Technical Writing Principles - Audience Purpose and Content

To produce the right level of communication there are several technical writing principles that need to be addressed. The major ones are listed below.


Analyzing the product's intended audience, the language and complexity of the explanation will change. For example: The language used to explain the functions of a nuclear reactor to a physicist would contain technical jargon that would not be used when explaining the same functions to an audience of high school students. Writing for the wrong audience ruins the effectiveness of technical writing.


Much of the format and content of Technical Writing is dictated by the purpose of the writing. Consider the following. If the goal is to provide a troubleshooting guide for a process or machine an explanation of typical upsets would be included with “IF – THEN” flow charts or checklists. If however, the purpose is to explain the process or operation of the machinery, then pictures and diagrams would be used and organized in logical steps.


There must be a balance between providing too much and too little information. Too much information or too deep of explanations can lead to user frustration and information overload. Too little information or too general of explanations can lead to user confusion and frustration.

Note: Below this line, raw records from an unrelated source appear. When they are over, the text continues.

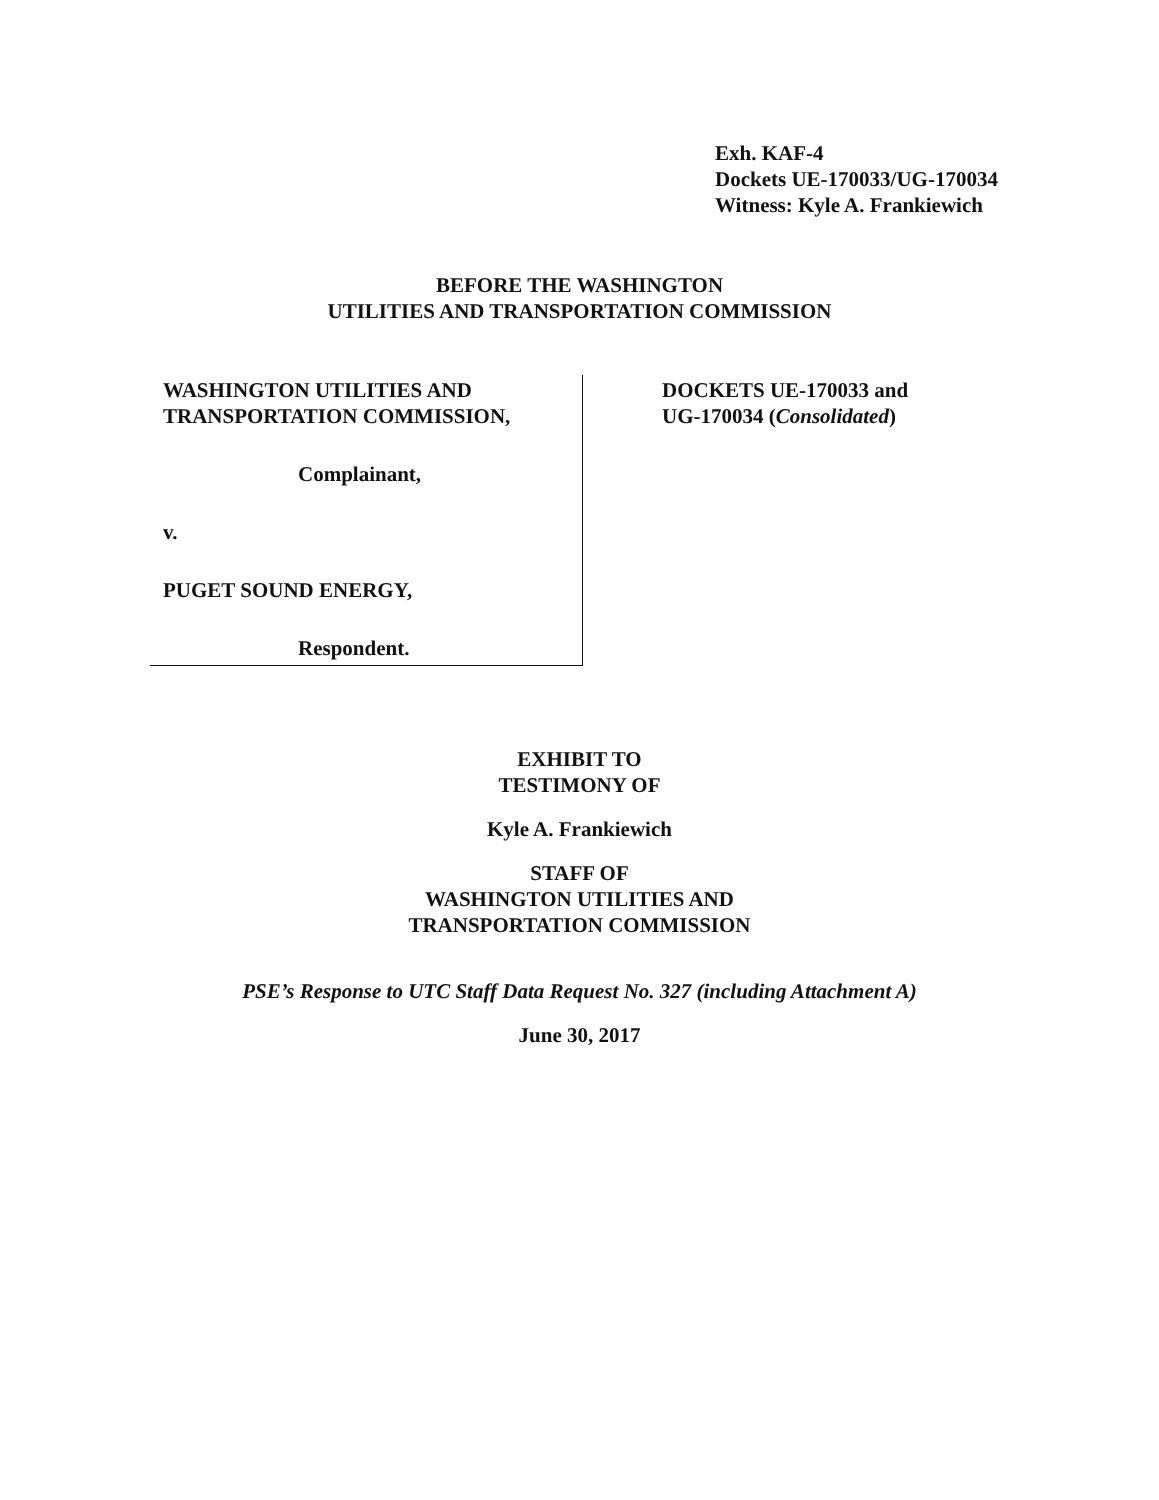Exh. KAF-4
Dockets UE-170033/UG-170034
Witness: Kyle A. Frankiewich
BEFORE THE WASHINGTON
UTILITIES AND TRANSPORTATION COMMISSION
WASHINGTON UTILITIES AND
TRANSPORTATION COMMISSION,
Complainant,
v.
PUGET SOUND ENERGY,
Respondent.
DOCKETS UE-170033 and
UG-170034 (Consolidated)
EXHIBIT TO
TESTIMONY OF
Kyle A. Frankiewich
STAFF OF
WASHINGTON UTILITIES AND
TRANSPORTATION COMMISSION
PSE’s Response to UTC Staff Data Request No. 327 (including Attachment A)
June 30, 2017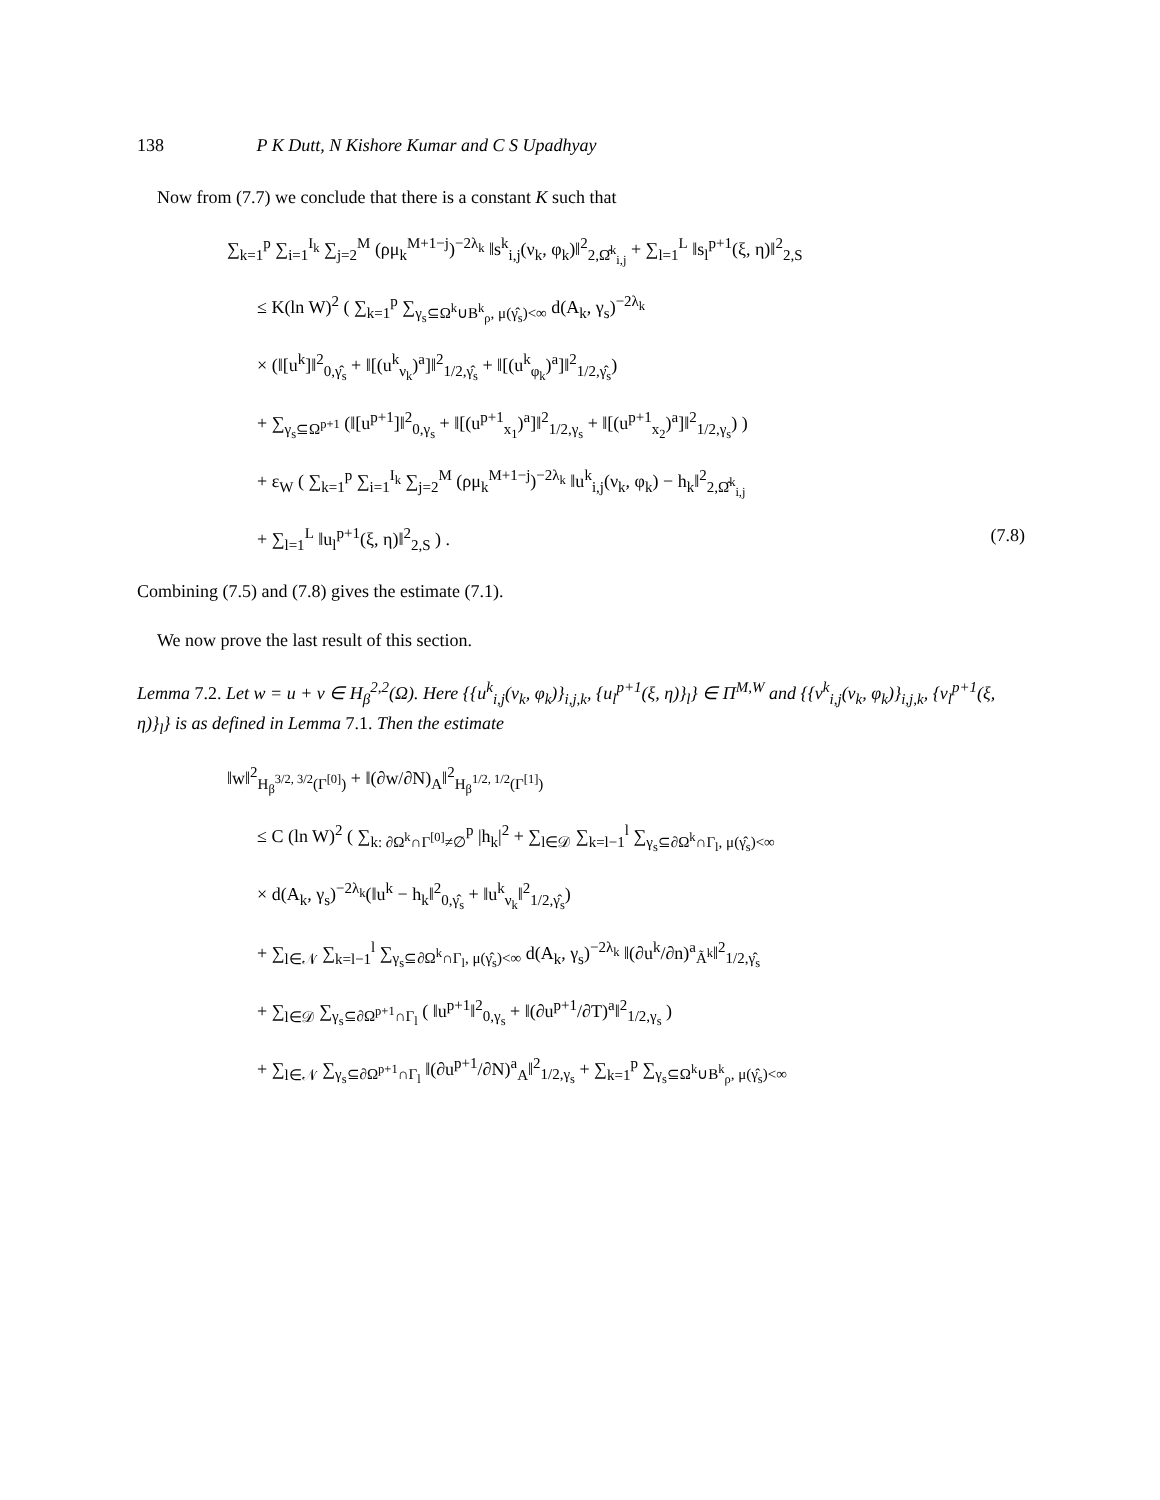138 P K Dutt, N Kishore Kumar and C S Upadhyay
Now from (7.7) we conclude that there is a constant K such that
∑<sub>k=1</sub><sup>p</sup> ∑<sub>i=1</sub><sup>I<sub>k</sub></sup> ∑<sub>j=2</sub><sup>M</sup> (ρμ<sub>k</sub><sup>M+1−j</sup>)<sup>−2λ<sub>k</sub></sup> ‖s<sup>k</sup><sub>i,j</sub>(ν<sub>k</sub>, φ<sub>k</sub>)‖<sup>2</sup><sub>2,Ω̂<sup>k</sup><sub>i,j</sub></sub> + ∑<sub>l=1</sub><sup>L</sup> ‖s<sub>l</sub><sup>p+1</sup>(ξ, η)‖<sup>2</sup><sub>2,S</sub>
≤ K(ln W)<sup>2</sup> ( ∑<sub>k=1</sub><sup>p</sup> ∑<sub>γ<sub>s</sub>⊆Ω<sup>k</sup>∪B<sup>k</sup><sub>ρ</sub>, μ(γ̂<sub>s</sub>)<∞</sub> d(A<sub>k</sub>, γ<sub>s</sub>)<sup>−2λ<sub>k</sub></sup>
× (‖[u<sup>k</sup>]‖<sup>2</sup><sub>0,γ̂<sub>s</sub></sub> + ‖[(u<sup>k</sup><sub>ν<sub>k</sub></sub>)<sup>a</sup>]‖<sup>2</sup><sub>1/2,γ̂<sub>s</sub></sub> + ‖[(u<sup>k</sup><sub>φ<sub>k</sub></sub>)<sup>a</sup>]‖<sup>2</sup><sub>1/2,γ̂<sub>s</sub></sub>)
+ ∑<sub>γ<sub>s</sub>⊆Ω<sup>p+1</sup></sub> (‖[u<sup>p+1</sup>]‖<sup>2</sup><sub>0,γ<sub>s</sub></sub> + ‖[(u<sup>p+1</sup><sub>x<sub>1</sub></sub>)<sup>a</sup>]‖<sup>2</sup><sub>1/2,γ<sub>s</sub></sub> + ‖[(u<sup>p+1</sup><sub>x<sub>2</sub></sub>)<sup>a</sup>]‖<sup>2</sup><sub>1/2,γ<sub>s</sub></sub>) )
+ ε<sub>W</sub> ( ∑<sub>k=1</sub><sup>p</sup> ∑<sub>i=1</sub><sup>I<sub>k</sub></sup> ∑<sub>j=2</sub><sup>M</sup> (ρμ<sub>k</sub><sup>M+1−j</sup>)<sup>−2λ<sub>k</sub></sup> ‖u<sup>k</sup><sub>i,j</sub>(ν<sub>k</sub>, φ<sub>k</sub>) − h<sub>k</sub>‖<sup>2</sup><sub>2,Ω̂<sup>k</sup><sub>i,j</sub></sub>
+ ∑<sub>l=1</sub><sup>L</sup> ‖u<sub>l</sub><sup>p+1</sup>(ξ, η)‖<sup>2</sup><sub>2,S</sub> ) . (7.8)
Combining (7.5) and (7.8) gives the estimate (7.1).
We now prove the last result of this section.
Lemma 7.2. Let w = u + v ∈ H<sub>β</sub><sup>2,2</sup>(Ω). Here {{u<sup>k</sup><sub>i,j</sub>(ν<sub>k</sub>, φ<sub>k</sub>)}<sub>i,j,k</sub>, {u<sub>l</sub><sup>p+1</sup>(ξ, η)}<sub>l</sub>} ∈ Π<sup>M,W</sup> and {{v<sup>k</sup><sub>i,j</sub>(ν<sub>k</sub>, φ<sub>k</sub>)}<sub>i,j,k</sub>, {v<sub>l</sub><sup>p+1</sup>(ξ, η)}<sub>l</sub>} is as defined in Lemma 7.1. Then the estimate
‖w‖<sup>2</sup><sub>H<sub>β</sub><sup>3/2, 3/2</sup>(Γ<sup>[0]</sup>)</sub> + ‖(∂w/∂N)<sub>A</sub>‖<sup>2</sup><sub>H<sub>β</sub><sup>1/2, 1/2</sup>(Γ<sup>[1]</sup>)</sub>
≤ C (ln W)<sup>2</sup> ( ∑<sub>k: ∂Ω<sup>k</sup>∩Γ<sup>[0]</sup>≠∅</sub><sup>p</sup> |h<sub>k</sub>|<sup>2</sup> + ∑<sub>l∈𝒟</sub> ∑<sub>k=l−1</sub><sup>l</sup> ∑<sub>γ<sub>s</sub>⊆∂Ω<sup>k</sup>∩Γ<sub>l</sub>, μ(γ̂<sub>s</sub>)<∞</sub>
× d(A<sub>k</sub>, γ<sub>s</sub>)<sup>−2λ<sub>k</sub></sup>(‖u<sup>k</sup> − h<sub>k</sub>‖<sup>2</sup><sub>0,γ̂<sub>s</sub></sub> + ‖u<sup>k</sup><sub>ν<sub>k</sub></sub>‖<sup>2</sup><sub>1/2,γ̂<sub>s</sub></sub>)
+ ∑<sub>l∈𝒩</sub> ∑<sub>k=l−1</sub><sup>l</sup> ∑<sub>γ<sub>s</sub>⊆∂Ω<sup>k</sup>∩Γ<sub>l</sub>, μ(γ̂<sub>s</sub>)<∞</sub> d(A<sub>k</sub>, γ<sub>s</sub>)<sup>−2λ<sub>k</sub></sup> ‖(∂u<sup>k</sup>/∂n)<sup>a</sup><sub>Ã<sup>k</sup></sub>‖<sup>2</sup><sub>1/2,γ̂<sub>s</sub></sub>
+ ∑<sub>l∈𝒟</sub> ∑<sub>γ<sub>s</sub>⊆∂Ω<sup>p+1</sup>∩Γ<sub>l</sub></sub> ( ‖u<sup>p+1</sup>‖<sup>2</sup><sub>0,γ<sub>s</sub></sub> + ‖(∂u<sup>p+1</sup>/∂T)<sup>a</sup>‖<sup>2</sup><sub>1/2,γ<sub>s</sub></sub> )
+ ∑<sub>l∈𝒩</sub> ∑<sub>γ<sub>s</sub>⊆∂Ω<sup>p+1</sup>∩Γ<sub>l</sub></sub> ‖(∂u<sup>p+1</sup>/∂N)<sup>a</sup><sub>A</sub>‖<sup>2</sup><sub>1/2,γ<sub>s</sub></sub> + ∑<sub>k=1</sub><sup>p</sup> ∑<sub>γ<sub>s</sub>⊆Ω<sup>k</sup>∪B<sup>k</sup><sub>ρ</sub>, μ(γ̂<sub>s</sub>)<∞</sub>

For example, explaining how to operate a new accounting computer program, too much information would include the theory behind the programming language of the computer. Too little information would include simple steps such as: 1) load the program, 2) follow the instructions on the screen, and, 3) If you have any trouble, call your system operator for help.

The keys to the right level of content are:

1) Understanding the audience and purpose of the writing.

2) Doing research about the process or machinery.

Research includes, online and book research, prior and current documentation research, subject matter experts (SMEs), and other user interviews.

In summary, keeping the basic principles of the Audience, Purpose, and Content of a Technical Writing project at the forefront of the planning, creating and implementation stage will help to assure successful documentation outcomes.